One of the biggest attractions of bitcoins is their unregulated nature, especially when it comes to criminals. However, as more and more mainstream investors have become interested in the digital currency, fraud could become a bigger and bigger problem.

Bitcoins Fraud

Twitter call to pump up bitcoins

CNBC‘s Nathaniel Popper reports on a scheme that has been circulating Twitter as a “penny stock-style pump-and-dump” plan. These scams urge people to bid up the prices of things and then sell them off. Regulators tend to have a pretty tight handle on these types of things happening in most markets. However, the bitcoin market is, for the most part, unregulated. This makes the value of bitcoins vulnerable to virtually anything shady people want to do to it.

The person who is pushing this pump-and-dump scheme for bitcoins is known simply by the Twitter handle Fontas. According to CNBC, he pushed his plan in a secure Internet chat room which he operated.

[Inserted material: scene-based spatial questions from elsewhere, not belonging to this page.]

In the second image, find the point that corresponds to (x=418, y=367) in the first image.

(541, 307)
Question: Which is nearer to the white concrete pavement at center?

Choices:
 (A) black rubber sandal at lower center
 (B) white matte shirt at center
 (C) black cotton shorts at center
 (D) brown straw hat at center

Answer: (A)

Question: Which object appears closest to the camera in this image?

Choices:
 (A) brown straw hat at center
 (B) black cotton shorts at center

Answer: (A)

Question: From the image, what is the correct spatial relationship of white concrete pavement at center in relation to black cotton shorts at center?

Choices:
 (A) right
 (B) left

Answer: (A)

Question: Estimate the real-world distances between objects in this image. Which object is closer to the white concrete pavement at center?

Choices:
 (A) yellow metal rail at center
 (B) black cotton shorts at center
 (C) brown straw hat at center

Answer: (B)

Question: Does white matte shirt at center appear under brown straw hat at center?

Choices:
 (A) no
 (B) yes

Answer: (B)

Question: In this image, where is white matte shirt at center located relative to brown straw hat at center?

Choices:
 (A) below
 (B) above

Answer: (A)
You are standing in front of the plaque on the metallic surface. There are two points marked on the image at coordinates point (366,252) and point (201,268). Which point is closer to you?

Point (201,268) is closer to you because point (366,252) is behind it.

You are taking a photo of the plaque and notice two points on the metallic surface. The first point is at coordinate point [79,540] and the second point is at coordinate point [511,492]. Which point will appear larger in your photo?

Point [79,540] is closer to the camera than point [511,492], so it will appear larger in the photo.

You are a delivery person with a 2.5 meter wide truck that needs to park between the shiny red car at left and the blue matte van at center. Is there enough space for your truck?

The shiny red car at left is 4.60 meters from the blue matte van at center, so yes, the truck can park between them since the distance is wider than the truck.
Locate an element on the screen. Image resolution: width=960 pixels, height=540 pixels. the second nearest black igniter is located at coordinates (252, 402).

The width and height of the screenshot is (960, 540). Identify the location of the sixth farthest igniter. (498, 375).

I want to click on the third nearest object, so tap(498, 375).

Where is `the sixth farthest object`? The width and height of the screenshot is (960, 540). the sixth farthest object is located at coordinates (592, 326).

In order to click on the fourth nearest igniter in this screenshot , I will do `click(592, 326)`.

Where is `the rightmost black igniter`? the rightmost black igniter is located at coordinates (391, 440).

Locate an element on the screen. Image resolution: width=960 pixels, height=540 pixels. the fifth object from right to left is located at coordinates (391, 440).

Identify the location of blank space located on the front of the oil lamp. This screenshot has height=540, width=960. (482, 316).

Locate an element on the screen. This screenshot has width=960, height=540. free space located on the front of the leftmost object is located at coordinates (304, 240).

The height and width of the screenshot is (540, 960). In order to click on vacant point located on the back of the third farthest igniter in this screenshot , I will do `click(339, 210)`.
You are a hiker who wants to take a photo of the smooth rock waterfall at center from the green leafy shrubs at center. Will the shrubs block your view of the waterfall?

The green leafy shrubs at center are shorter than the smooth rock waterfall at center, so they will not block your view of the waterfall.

Regulations? What regulations?

Apparently he’s not too worried about regulators cracking down on him:

“For now, the lack of regulations allows everything to happen,” Twitter user Fontas wrote. His account has thousands of followers, but he has not revealed his identity. Fontas said that bitcoins and everyone who use them would see benefits when regulators step in to watch over the digital currency. He also said that he would put an end to his schemes when they do step in.

Today bitcoin prices have fallen off significantly, dipping below $900 on the Japanese exchange Mt. Gox and U.S.-based exchange Coinbase. Their value spent several days over $1,000.

Regulators consider bitcoins

On Thursday officials in China officially prohibited banks there from making transactions in bitcoins. The Bank of France also stepped in, issuing a warning about possible risks of using the digital currency. Bitcoins have also grabbed the attention of many big name investors.

Many people see bitcoins as a potential future online payment system, while others like them because there will only ever be a limited number of them in existence. Because of the computer program which created bitcoins, there will never be more than 21 million of them, and we won’t see all 21 million of the bitcoins for many more years. At this point the value of all the bitcoins which currently exist is over $12 billion.

But the more investors and regulators become interested in bitcoins, the more hackers are interested, particularly because the digital currency is nothing more than a string of code. Some hackers have been breaking in and stealing millions of dollars of bitcoins from unsuspecting investors. Others have been infecting computers with ransomeware and then demanding bitcoins in exchange for restoring encrypted files.